With little fanfare, The Commission on Evidence-Based Policymaking, established by Congress, issued a final report in September, and the recommendations from that report are rapidly making its way into bipartisan legislation sponsored by Paul Ryan and Patty Murray. The bulk of the report makes noncontroversial recommendations about ways to increase the amount of and access to data on government programs, arguing for more of both. It encourages greater coordination and use of data in policy decision making. A concluding section proposes somewhat more formal rules or procedures for obtaining and using data. For example, it recommends that each federal department have what is in effect a data-based evaluation czar. The report builds on efforts in some states funded by the Pew and MacArthur Foundations that go a little further, suggesting that states should give greater priority to policies with better or more conclusive evidence.

These are well-intentioned and well-conceived sentiments, and may marginally improve government policy making. But there are two harder questions on which the report is silent. One is what to do with an innovative and logical policy proposal that has strong supporters, but little evidence on effectiveness. By analogy, if this were a prescription drug—one with a strong foundation in basic science, a plausible  mechanism of action, but no evidence of effectiveness from clinical trials—the FDA would not approve it. We know that many public policies have sounded like a good idea at the time but turned out to be either ineffective or harmful. Would policymakers, faced with an immediate problem (and aren't all policy problems immediate), delay implementation of a plausible policy until evidence is generated about its effectiveness?

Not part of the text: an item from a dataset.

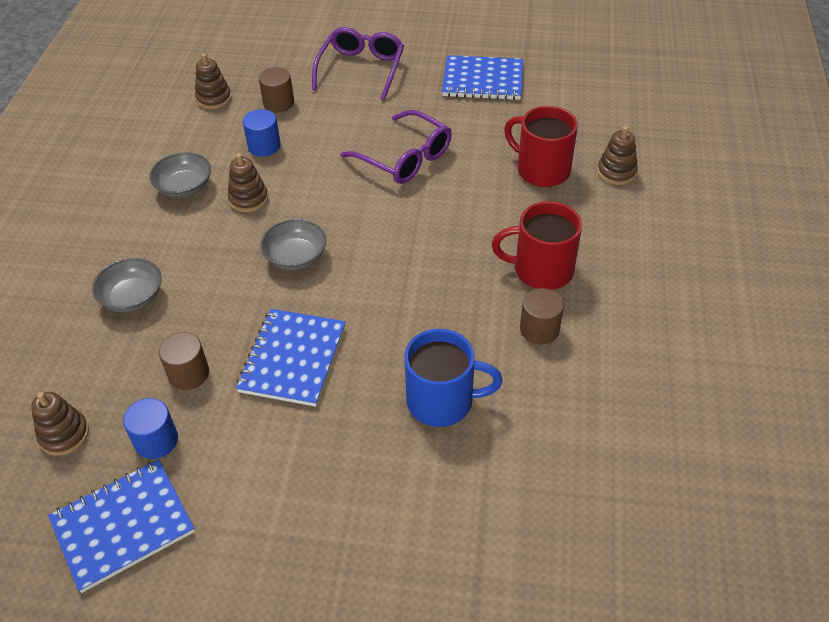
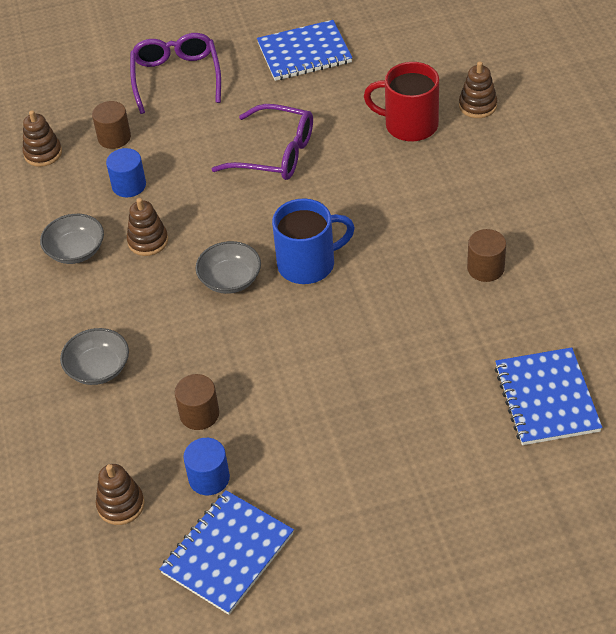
camera: 20 degrees left, 0 degrees up
(293, 359) = (286, 368): blue notebook -> blue notebook (546, 398)
(442, 401) = (437, 356): blue mug -> blue mug (308, 264)
(541, 270) = (459, 217): red mug -> none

The other problem occurs when a politically controversial policy proves to be the most cost effective among a set of policies. It could be controversial because of its high cost (even if more than matched by high benefits), or because a competing policy is less effective but much less costly. Would policymakers be willing to "pull the plug" on a more lifesaving alternative because it is much more expensive than an alternative which is almost but not quite as effective?

In both cases some proponents will want to go ahead with a program that either has as yet no evidence about  its effectiveness (which does not mean it is necessarily ineffective) or has evidence that says it is not effective enough for what it costs. These are precisely the conflicts where evidence is needed the most and is most missed when it is absent; these are the cases where evidence will make a difference.  Understandably, the commission did not focus on these harder cases, and discussed instead logical programs that will be supported by evidence, so everyone can win.

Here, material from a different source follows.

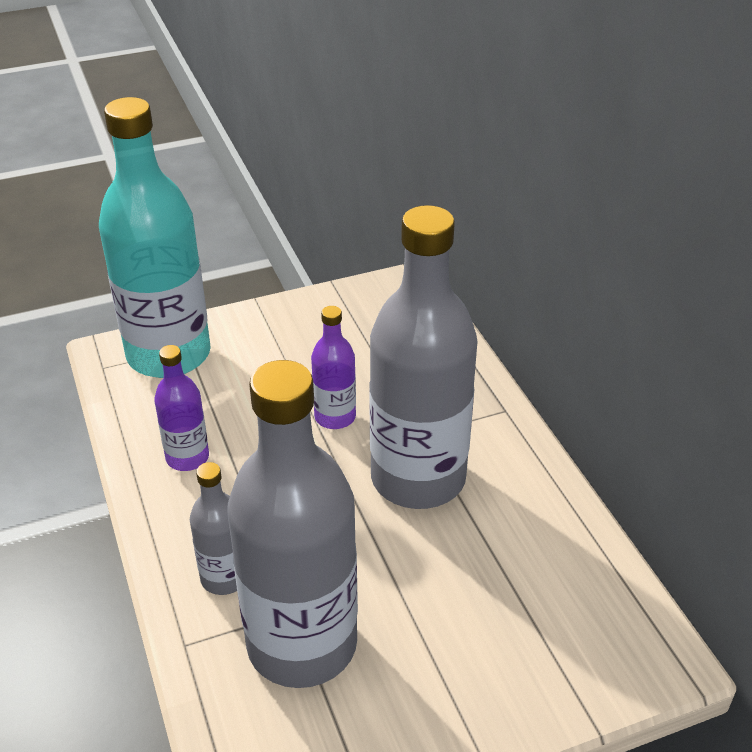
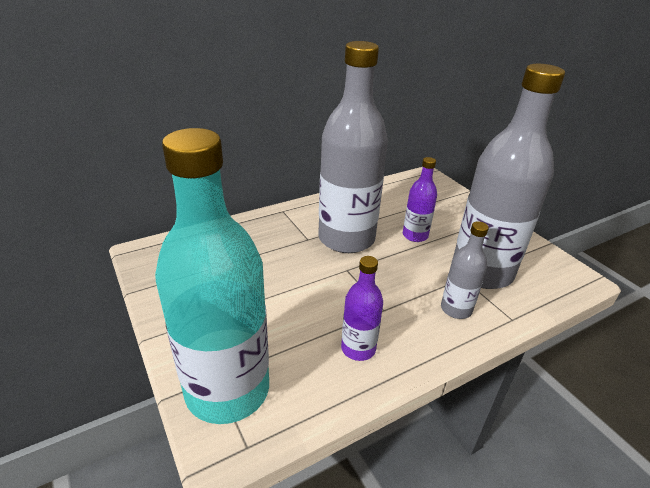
camera: 100 degrees left, 5 degrees down
(335, 417) = (299, 275): purple bottle -> purple bottle (415, 235)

Using evidence for priority setting is not mentioned in the commission report but is a part of the evidence-based environment. It exposes this cutting edge because it may lead to the shelving of a great, untested idea with many advocates in favor of a moderately attractive idea with good evidence behind it. All organizations, private for profit as well as government, face this quandary. Should we gamble on a big idea or put our resources into something tried, true, and unexciting? It will be interesting to see if the argument for the power of evidence survives this test.